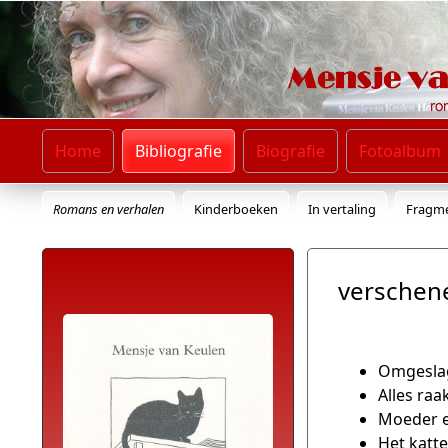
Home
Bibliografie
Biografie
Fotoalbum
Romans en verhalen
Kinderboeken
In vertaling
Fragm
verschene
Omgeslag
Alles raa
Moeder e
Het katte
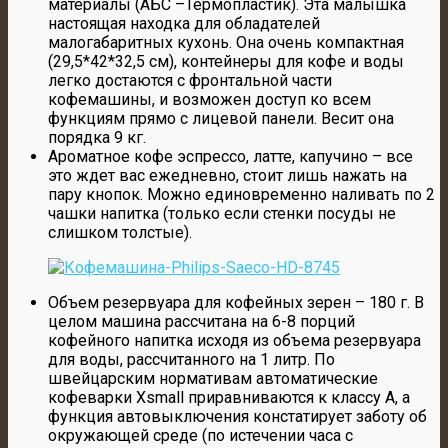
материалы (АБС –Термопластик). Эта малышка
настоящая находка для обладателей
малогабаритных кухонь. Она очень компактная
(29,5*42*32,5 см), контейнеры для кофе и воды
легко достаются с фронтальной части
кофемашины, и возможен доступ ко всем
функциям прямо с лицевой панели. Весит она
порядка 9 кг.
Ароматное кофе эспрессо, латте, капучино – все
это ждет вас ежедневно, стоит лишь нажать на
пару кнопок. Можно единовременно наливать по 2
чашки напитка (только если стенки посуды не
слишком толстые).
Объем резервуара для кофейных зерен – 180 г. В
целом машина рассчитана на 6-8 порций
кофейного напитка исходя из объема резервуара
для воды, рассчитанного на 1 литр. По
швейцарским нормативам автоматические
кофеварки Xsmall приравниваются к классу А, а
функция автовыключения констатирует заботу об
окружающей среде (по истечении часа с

────────────────────────────────────────

**Problem details:**
Update the entries above by swapping "Fotoalbum" for "Foto's" and keeping every other line the same. Leave the pictures out.

**Output below:**
Home
Bibliografie
Biografie
Foto's
Romans en verhalen
Kinderboeken
In vertaling
Fragm
verschene
Omgeslag
Alles raa
Moeder e
Het katte
материалы (АБС –Термопластик). Эта малышка
настоящая находка для обладателей
малогабаритных кухонь. Она очень компактная
(29,5*42*32,5 см), контейнеры для кофе и воды
легко достаются с фронтальной части
кофемашины, и возможен доступ ко всем
функциям прямо с лицевой панели. Весит она
порядка 9 кг.
Ароматное кофе эспрессо, латте, капучино – все
это ждет вас ежедневно, стоит лишь нажать на
пару кнопок. Можно единовременно наливать по 2
чашки напитка (только если стенки посуды не
слишком толстые).
Объем резервуара для кофейных зерен – 180 г. В
целом машина рассчитана на 6-8 порций
кофейного напитка исходя из объема резервуара
для воды, рассчитанного на 1 литр. По
швейцарским нормативам автоматические
кофеварки Xsmall приравниваются к классу А, а
функция автовыключения констатирует заботу об
окружающей среде (по истечении часа с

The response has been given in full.